Global Canada, 2020. “International best practices for managing COVID.” Global Canada Working Paper: Version 4.1 December 23, 2020
SUMMARY
- Living with COVID in the world is a reality. Living with COVID in our communities is a choice—quite possibly not the right choice.
- Zero COVID community transmission does not mean elimination: it means successfully stopping all local infections and eradicating the occasional new cases—whether from external infection or hidden local reservoirs—until vaccines are widely available.
- The TANZANC (Taiwan, Australia, New Zealand, Atlantic & Northern Canada) democracies demonstrate that free societies can achieve zero COVID transmission, with superior economic and societal results and enhanced resilience to future COVID waves.
- TANZANC jurisdictions, with a total population of 58 M, had 38 new COVID cases on December 10. Canada, population 38 M, had 6,739. The previous week, Australia had 0 locally acquired COVID cases. Canada had 45 thousand. COVID-related restrictions are tighter in Canada than in Australia, New Zealand, or Taiwan. All TANZANC national economies project better 2020 economic performance than Canada’s.
- Canada already has a successful zero COVID policy across Atlantic and Northern Canada, comprising 45% of its territory and 7% of its population (2.6 M people). During the 2nd wave, these jurisdictions have kept COVID infection rates 20 times lower than the rest of Canada.
- Canada is relatively well positioned to achieve zero COVID transmission. We are surrounded by ocean on 3 sides with a comparatively small population, engaged citizenry, strong institutions, a federal system of government, mid-sized cities similar to Sydney or Melbourne, and several domestic examples of zero COVID success.
- Canada’s situation is essentially the same as Australia’s—with the addition of one major land border. By vaccinating the 200 thousand truckers that regularly cross the border and fully implementing other proven measures, Canada can seal off the U.S.-Canada border to the COVID virus while allowing essential trade to continue unimpeded.

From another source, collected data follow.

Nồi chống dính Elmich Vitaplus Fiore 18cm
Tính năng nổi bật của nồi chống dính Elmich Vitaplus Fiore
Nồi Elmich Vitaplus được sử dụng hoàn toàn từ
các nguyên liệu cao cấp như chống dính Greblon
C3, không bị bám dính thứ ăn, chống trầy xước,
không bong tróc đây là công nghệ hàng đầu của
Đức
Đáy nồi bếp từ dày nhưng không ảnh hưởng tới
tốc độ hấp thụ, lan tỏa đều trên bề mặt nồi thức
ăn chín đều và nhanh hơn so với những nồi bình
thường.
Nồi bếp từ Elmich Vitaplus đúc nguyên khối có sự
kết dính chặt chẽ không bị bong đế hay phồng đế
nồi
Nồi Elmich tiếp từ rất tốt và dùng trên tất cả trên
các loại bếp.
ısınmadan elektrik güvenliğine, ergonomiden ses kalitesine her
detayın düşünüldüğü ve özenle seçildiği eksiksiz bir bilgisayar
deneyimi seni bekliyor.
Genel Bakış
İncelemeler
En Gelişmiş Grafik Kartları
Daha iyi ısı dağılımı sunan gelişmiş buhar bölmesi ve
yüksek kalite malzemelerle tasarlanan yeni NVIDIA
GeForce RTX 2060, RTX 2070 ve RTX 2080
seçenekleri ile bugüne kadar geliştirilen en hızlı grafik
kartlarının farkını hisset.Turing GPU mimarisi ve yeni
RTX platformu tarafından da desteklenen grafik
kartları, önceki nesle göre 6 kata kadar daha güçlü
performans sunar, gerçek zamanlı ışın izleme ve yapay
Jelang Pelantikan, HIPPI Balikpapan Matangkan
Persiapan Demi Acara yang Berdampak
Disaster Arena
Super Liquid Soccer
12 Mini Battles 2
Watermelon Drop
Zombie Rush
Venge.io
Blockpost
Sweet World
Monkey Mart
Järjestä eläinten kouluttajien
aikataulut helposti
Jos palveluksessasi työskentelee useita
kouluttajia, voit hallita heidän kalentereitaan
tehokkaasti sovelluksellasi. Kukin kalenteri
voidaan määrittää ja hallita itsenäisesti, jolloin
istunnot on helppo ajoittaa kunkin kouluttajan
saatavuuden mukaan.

- Achieving zero transmission is feasible in Canada. Indeed, Canada may have inadvertently thrown away its shot to get to zero once already this summer.
- With rising COVID cases and hospitalizations, difficult decisions have to be made. If the wrong decisions are made, we will face potential shutdowns again in 3 months. The time is right to determine whether going for zero is a superior strategy for Canada. We cannot afford to throw away our shot a second time.